Since 1997 the church has delivered a wide range of grant-funded social action projects, employing between 4 and 8 staff at any one time. There are currently about 300 people every week through our doors midweek across the two Bransholme sites, accessing our various support services and programmes. The aim is to be a force for good and a place of welcome and hope in the local community, meeting the needs of the whole person through a range of services and programmes which are open to all, regardless of faith. MP, Diana Johnson, says, “Bodmin Road Church makes a superb contribution to life in one of the country’s most deprived communities.” Bishop of Hull, Alison White, writes, “We need places of hope and kindness like Bodmin Road Church.”.
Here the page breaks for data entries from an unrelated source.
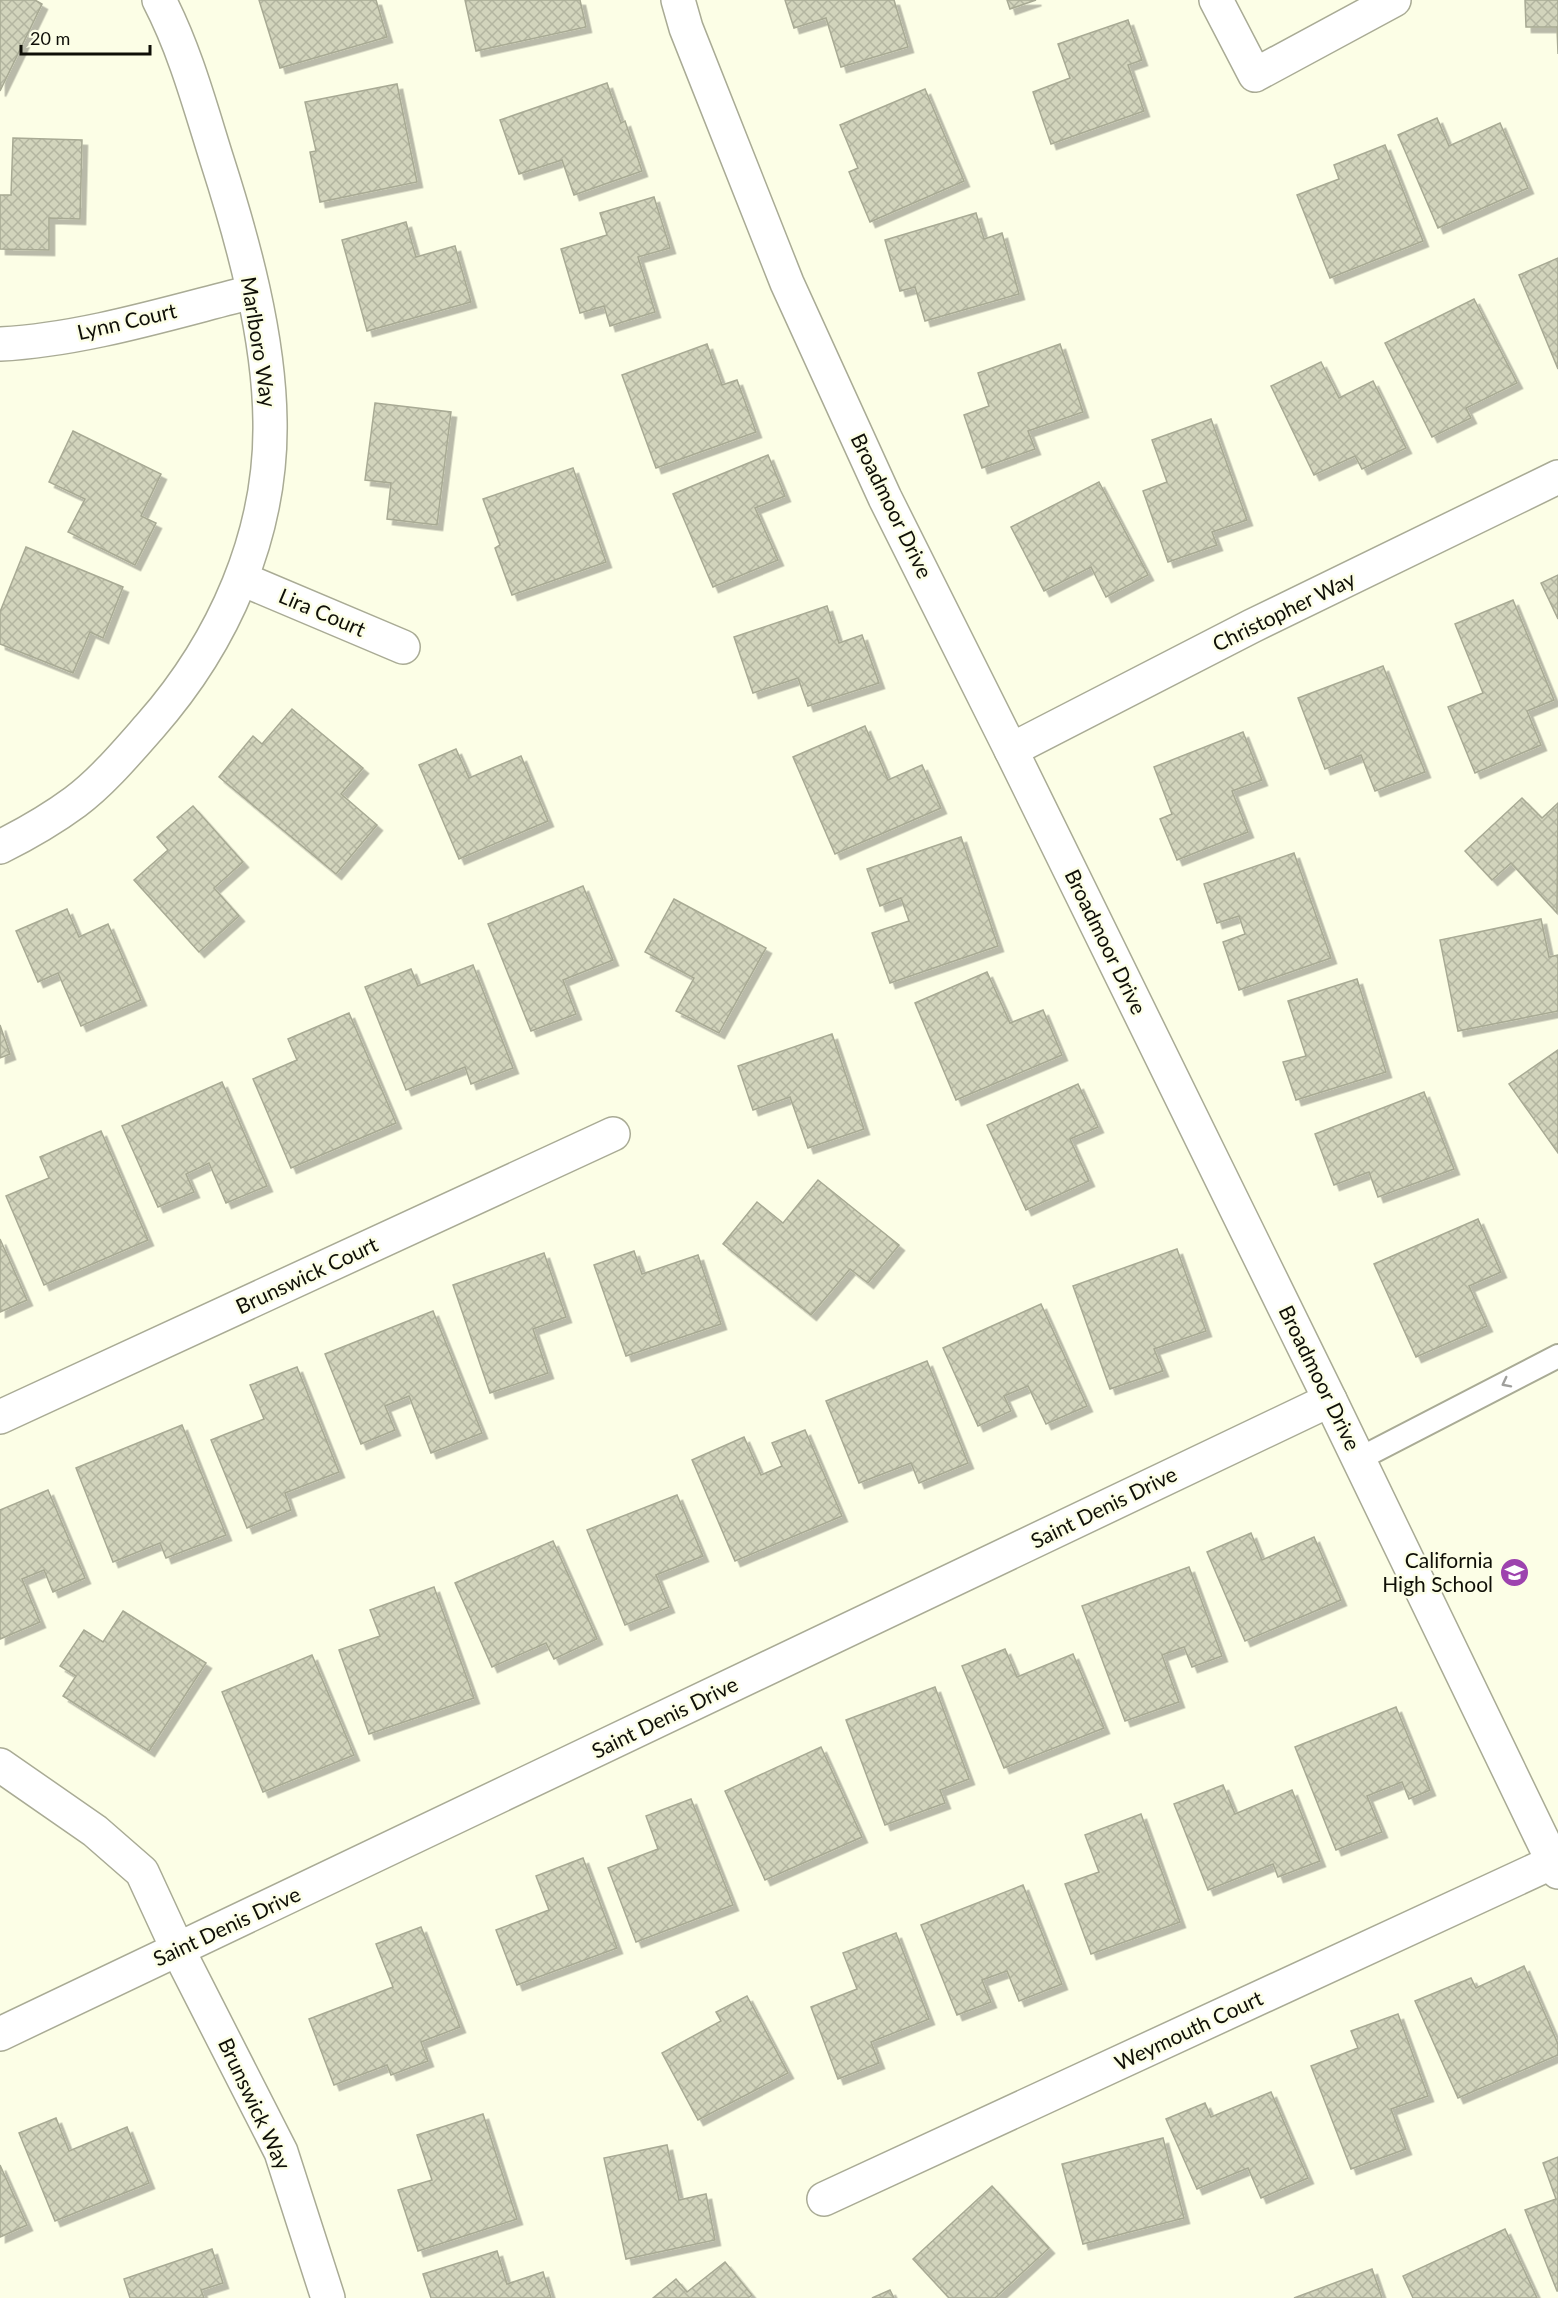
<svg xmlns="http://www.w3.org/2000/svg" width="1558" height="2298" viewBox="0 0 1558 2298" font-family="Lato,sans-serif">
<defs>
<pattern id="building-cross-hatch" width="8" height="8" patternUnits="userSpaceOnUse" patternTransform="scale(1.5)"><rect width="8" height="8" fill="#d2d4bc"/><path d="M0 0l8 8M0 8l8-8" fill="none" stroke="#b3b5a0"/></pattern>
<filter id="shadow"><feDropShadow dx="5.5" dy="5.5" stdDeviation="0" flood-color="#0004"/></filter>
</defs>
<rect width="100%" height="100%" fill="#fcfee6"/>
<g fill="url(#building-cross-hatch)" stroke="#a8aa94" stroke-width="1.5" filter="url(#shadow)">
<polygon points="0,0 35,0 42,4 0,91"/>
<polygon points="259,0 376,0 387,37 280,68"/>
<polygon points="465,0 580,0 586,27 476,51"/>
<polygon points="785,0 894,0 908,47 841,67 826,18 794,28"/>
<polygon points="1007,0 1036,0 1010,9"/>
<polygon points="1525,0 1558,0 1558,54 1557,27 1526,27"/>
<polygon points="1128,20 1142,60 1128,65 1144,111 1051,144 1033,92 1070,78 1058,44"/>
<polygon points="607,83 621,123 625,121 642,171 574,195 562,160 519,174 500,120"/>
<polygon points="397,84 417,182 320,202 310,152 316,151 305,102"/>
<polygon points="925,89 964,181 870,222 849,172 858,168 840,125"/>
<polygon points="1437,118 1449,146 1500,123 1528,188 1438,228 1398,135"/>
<polygon points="13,138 82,140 80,219 49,218 49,250 0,249 0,195 11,195"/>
<polygon points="1385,145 1423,241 1330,278 1297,195 1339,179 1334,165"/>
<polygon points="654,197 670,248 638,257 655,312 610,326 604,306 580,313 561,249 607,235 600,213"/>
<polygon points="976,213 984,239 1002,233 1019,294 925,321 915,287 900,291 885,240"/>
<polygon points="406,222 416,257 455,246 471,302 367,331 342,240"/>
<polygon points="1558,258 1558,369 1519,275"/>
<polygon points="1474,299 1517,383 1466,408 1471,418 1432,437 1385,343"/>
<polygon points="707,344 722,385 737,380 756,432 656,468 622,375"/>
<polygon points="1060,344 1083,412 1028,431 1035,449 982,468 964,415 989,406 978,373"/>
<polygon points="1321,362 1339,398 1373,381 1406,448 1362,469 1355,456 1314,475 1271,386"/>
<polygon points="375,403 451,412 437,525 387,519 391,483 365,480"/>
<polygon points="1211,419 1247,520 1212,532 1217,545 1168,562 1143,491 1167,482 1152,440"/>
<polygon points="73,431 161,474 141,516 156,523 135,565 68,532 85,499 49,482"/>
<polygon points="768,455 785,496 755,508 778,560 713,587 673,494"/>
<polygon points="573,468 606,562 512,595 495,548 500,545 483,499"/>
<polygon points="1099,482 1148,575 1106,597 1091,567 1044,591 1011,527"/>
<polygon points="26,547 123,587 103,638 90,632 73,673 0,644 0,612"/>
<polygon points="1558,575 1558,619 1541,583"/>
<polygon points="1513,600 1554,700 1527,711 1541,745 1475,773 1448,707 1483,693 1455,624"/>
<polygon points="827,606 839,643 862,635 879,683 808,706 798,678 753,693 734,637"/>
<polygon points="1383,666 1425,772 1375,791 1361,755 1325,769 1298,698"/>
<polygon points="292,709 363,768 341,794 377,825 336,874 219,777 253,736 262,744"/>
<polygon points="865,726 888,780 922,765 941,808 835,854 793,757"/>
<polygon points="1243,732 1262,780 1232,791 1248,832 1177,860 1160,819 1172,814 1154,767"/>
<polygon points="456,749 469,778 521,756 548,821 459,859 419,765"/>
<polygon points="1522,798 1542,818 1558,803 1557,913 1511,863 1492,880 1465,851"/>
<polygon points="193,806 243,862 214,888 239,916 199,952 134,880 168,850 157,837"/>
<polygon points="961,837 998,946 890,983 872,933 909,921 901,898 880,906 867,869"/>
<polygon points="1294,853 1331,958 1239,990 1223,942 1245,934 1239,916 1217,923 1204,884"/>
<polygon points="583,886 613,960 563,980 576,1014 531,1031 488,924"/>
<polygon points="674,899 766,948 719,1033 676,1011 694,978 645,952"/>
<polygon points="67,909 79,937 108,924 141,1000 81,1026 58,973 38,982 16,931"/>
<polygon points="1541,919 1549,957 1558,955 1558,1011 1458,1031 1440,940"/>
<polygon points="473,965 513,1068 471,1084 465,1067 406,1090 365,987 411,969 418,986"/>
<polygon points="987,972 1010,1023 1043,1010 1062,1055 956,1100 915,1003"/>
<polygon points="1357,979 1386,1072 1296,1100 1283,1062 1306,1056 1288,1001"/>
<polygon points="349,1013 396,1123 291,1168 253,1079 297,1060 288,1039"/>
<polygon points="0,1025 10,1054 0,1058"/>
<polygon points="832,1034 864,1129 808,1148 790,1097 753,1110 738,1066"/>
<polygon points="1558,1050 1558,1153 1509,1084"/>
<polygon points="222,1082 267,1186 226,1203 209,1163 186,1174 194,1192 158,1207 122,1126"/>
<polygon points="1078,1084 1098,1127 1070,1139 1089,1181 1026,1210 987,1125"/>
<polygon points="1424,1092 1454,1169 1378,1197 1369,1172 1334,1185 1315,1134"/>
<polygon points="101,1131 148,1240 44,1285 6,1196 49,1178 40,1157"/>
<polygon points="818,1180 899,1245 868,1283 850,1269 811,1315 723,1244 757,1202 783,1223"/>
<polygon points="1478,1219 1501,1272 1469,1286 1487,1326 1416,1357 1374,1264"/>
<polygon points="0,1239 27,1300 0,1312"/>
<polygon points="1177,1249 1206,1331 1154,1349 1163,1371 1110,1389 1073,1286"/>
<polygon points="634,1251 642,1274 698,1255 721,1324 626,1356 594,1265"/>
<polygon points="544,1253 566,1317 533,1329 548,1373 490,1393 453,1285"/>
<polygon points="1041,1304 1087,1406 1046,1424 1028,1386 1004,1396 1011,1411 978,1426 943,1348"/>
<polygon points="433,1311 482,1433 431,1453 409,1396 385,1406 395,1430 361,1444 325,1354"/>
<polygon points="927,1361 968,1463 919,1483 911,1463 859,1483 826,1401"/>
<polygon points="297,1367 339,1472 285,1493 291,1510 247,1528 211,1440 264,1419 250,1385"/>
<polygon points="182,1425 226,1535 166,1558 160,1543 113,1562 76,1468"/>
<polygon points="805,1430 842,1516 735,1561 692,1460 744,1437 761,1475 782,1466 772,1443"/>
<polygon points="48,1490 85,1578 53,1592 44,1570 22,1579 40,1622 0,1639 0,1510"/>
<polygon points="677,1495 703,1556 656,1575 669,1607 625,1625 587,1530"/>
<polygon points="1251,1533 1262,1560 1314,1537 1341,1600 1245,1641 1207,1552"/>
<polygon points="553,1541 597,1639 554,1659 546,1643 492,1667 455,1583"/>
<polygon points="1189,1567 1222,1656 1192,1667 1184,1647 1162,1655 1179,1702 1125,1721 1082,1606"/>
<polygon points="434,1587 474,1698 369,1734 339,1650 380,1636 370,1610"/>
<polygon points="123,1611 206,1663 149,1751 63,1696 76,1676 60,1666 84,1630 103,1642"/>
<polygon points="1005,1649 1017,1677 1073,1654 1104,1728 1004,1768 962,1666"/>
<polygon points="312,1655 354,1755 263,1792 222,1692"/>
<polygon points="935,1687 969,1779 940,1790 945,1803 885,1825 846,1720"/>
<polygon points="1396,1707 1430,1790 1409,1799 1402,1782 1367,1796 1382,1832 1336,1850 1295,1747"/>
<polygon points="821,1747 862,1837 765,1880 725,1791"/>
<polygon points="1223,1785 1235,1814 1292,1790 1320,1861 1278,1877 1273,1864 1208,1890 1174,1804"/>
<polygon points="691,1799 733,1905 636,1942 608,1868 658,1849 646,1816"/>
<polygon points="1141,1814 1180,1922 1091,1954 1065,1884 1099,1872 1085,1835"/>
<polygon points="583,1858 617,1948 517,1985 496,1930 549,1910 536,1876"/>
<polygon points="1023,1885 1062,1984 1019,2001 1007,1971 982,1980 991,2002 957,2015 921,1925"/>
<polygon points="421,1927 460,2027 421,2042 428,2061 391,2075 387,2065 334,2085 309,2019 393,1987 376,1944"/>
<polygon points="896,1933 929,2019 871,2042 879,2063 838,2079 811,2007 857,1989 843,1953"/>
<polygon points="1524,1966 1558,2044 1558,2055 1458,2098 1415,2001 1471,1978 1476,1988"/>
<polygon points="747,1996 788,2073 698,2120 662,2053 721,2021 716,2012"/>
<polygon points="1398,2014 1428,2096 1391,2109 1406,2149 1351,2169 1311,2066 1358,2048 1351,2031"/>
<polygon points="1271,2092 1308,2178 1261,2198 1248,2168 1197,2189 1166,2119 1205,2103 1211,2117"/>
<polygon points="483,2114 517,2219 418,2251 398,2190 432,2180 417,2135"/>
<polygon points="56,2118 69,2151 127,2127 149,2183 55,2221 19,2133"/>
<polygon points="1163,2138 1184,2218 1083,2244 1062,2164"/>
<polygon points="667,2145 679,2200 706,2194 715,2240 626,2259 604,2158"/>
<polygon points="1558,2157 1558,2291 1557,2291 1525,2210 1556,2199 1543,2163"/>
<polygon points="0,2165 27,2225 0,2237"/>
<polygon points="992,2186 1049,2248 995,2298 949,2298 913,2259"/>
<polygon points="1505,2229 1537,2298 1413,2298 1403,2276"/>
<polygon points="212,2249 223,2283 201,2290 204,2298 130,2298 124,2279"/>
<polygon points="497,2251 507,2284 543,2272 551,2298 431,2298 423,2274"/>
<polygon points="725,2262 752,2295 748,2298 653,2298 676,2279 687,2292"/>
<polygon points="1372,2269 1382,2298 1294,2298"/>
<polygon points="890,2290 894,2298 872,2298"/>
</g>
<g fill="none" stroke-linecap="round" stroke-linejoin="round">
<defs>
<polyline id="service" points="1359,1459 1558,1356"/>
<g id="minor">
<polyline points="1216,0 1255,75 1394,0"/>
<path d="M0,344c83,-4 172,-32 252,-52"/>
<polyline points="242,579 403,647"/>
<polyline points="1011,750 1252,626 1558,477"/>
<path d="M0,847c26,-13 52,-28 75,-45 27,-20 53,-51 75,-76 74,-84 122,-192 120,-305 -1,-86 -27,-180 -53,-261 -17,-54 -32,-110 -58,-160"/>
<polyline points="0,1417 613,1134"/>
<polyline points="0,1765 95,1831 142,1872 178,1950 281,2152 328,2298"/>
<polyline points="0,2034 1330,1400"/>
<polyline points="824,2199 1553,1862"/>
</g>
<polyline id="tertiary" points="678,0 686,28 787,283 885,498 1011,750 1330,1400 1558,1872"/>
</defs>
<use href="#service" stroke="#a9ab95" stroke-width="26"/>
<use href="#minor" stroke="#a9ab95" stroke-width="36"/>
<use href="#tertiary" stroke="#a9ab95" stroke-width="36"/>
<use href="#service" stroke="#fff" stroke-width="22"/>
<use href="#minor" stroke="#fff" stroke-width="33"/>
<use href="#tertiary" stroke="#fff" stroke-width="33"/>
</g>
<defs><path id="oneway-chevron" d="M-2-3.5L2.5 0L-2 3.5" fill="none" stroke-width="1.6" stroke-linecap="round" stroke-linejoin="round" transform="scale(1.5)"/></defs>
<use stroke="#9f9f9c" href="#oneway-chevron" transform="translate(1506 1383) rotate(153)"/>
<defs>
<symbol id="school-disc" viewBox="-11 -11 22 22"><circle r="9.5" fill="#9d43ae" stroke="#fcfee6"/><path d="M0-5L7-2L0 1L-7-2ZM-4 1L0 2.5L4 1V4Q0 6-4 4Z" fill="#fff"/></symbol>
</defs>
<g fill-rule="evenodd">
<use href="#school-disc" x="1498" y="1556" width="33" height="33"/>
</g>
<g text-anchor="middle" stroke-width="5" stroke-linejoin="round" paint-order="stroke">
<g font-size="21" fill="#0f0f07" stroke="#fcfee6">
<text transform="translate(127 322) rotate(-13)" y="7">Lynn Court</text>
<text transform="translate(258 342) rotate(81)" y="7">Marlboro Way</text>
<text transform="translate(891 506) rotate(64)" y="7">Broadmoor Drive</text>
<text transform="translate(1284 612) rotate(-26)" y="7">Christopher Way</text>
<text transform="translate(322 613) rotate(23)" y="7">Lira Court</text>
<text transform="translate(1105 942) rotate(64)" y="7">Broadmoor Drive</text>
<text transform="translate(307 1276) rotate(-25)" y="7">Brunswick Court</text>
<text transform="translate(1319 1378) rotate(64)" y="7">Broadmoor Drive</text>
<text transform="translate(1104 1508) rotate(-26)" y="7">Saint Denis Drive</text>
<text transform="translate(665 1718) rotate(-26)" y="7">Saint Denis Drive</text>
<text transform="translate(227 1927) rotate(-25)" y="7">Saint Denis Drive</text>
<text transform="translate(1189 2031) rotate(-25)" y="7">Weymouth Court</text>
<text transform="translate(254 2104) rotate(65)" y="7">Brunswick Way</text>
</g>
<g font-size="21" fill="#0f0f07" stroke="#fcfee6" text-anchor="end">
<text x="1493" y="1568">California<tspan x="1493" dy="24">High School</tspan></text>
</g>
</g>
<path d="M21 45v9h129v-9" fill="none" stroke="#0f0f07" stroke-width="3"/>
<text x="30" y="45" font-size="18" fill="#0f0f07" stroke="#fcfee6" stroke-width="4.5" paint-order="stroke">20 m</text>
</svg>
The Café work is at the core, but the Cafés are not like a high street Costa! On some days they more resemble a therapeutic day centre catering for a very wide range of needs – the elderly, the lonely, people with learning difficulties and people with mental health problems. In some cases, it is the only organisation connecting with some of the most “hard-to-reach” and needy individuals in the city who face multiple health and social issues. An open “family” atmosphere is fostered and those who visit speak of a strong sense of belonging. Loneliness is a massive issue here and many people desperately need someone to listen and help them engage with others in a meaningful way. Adding a Support Worker to the team will really help impact those issues in a much more effective way. The Café work is strongly health related; tackling general well-being, loneliness and mental health issues as well as providing a warm place, a healthy meal plus advice and occasional courses on healthy eating.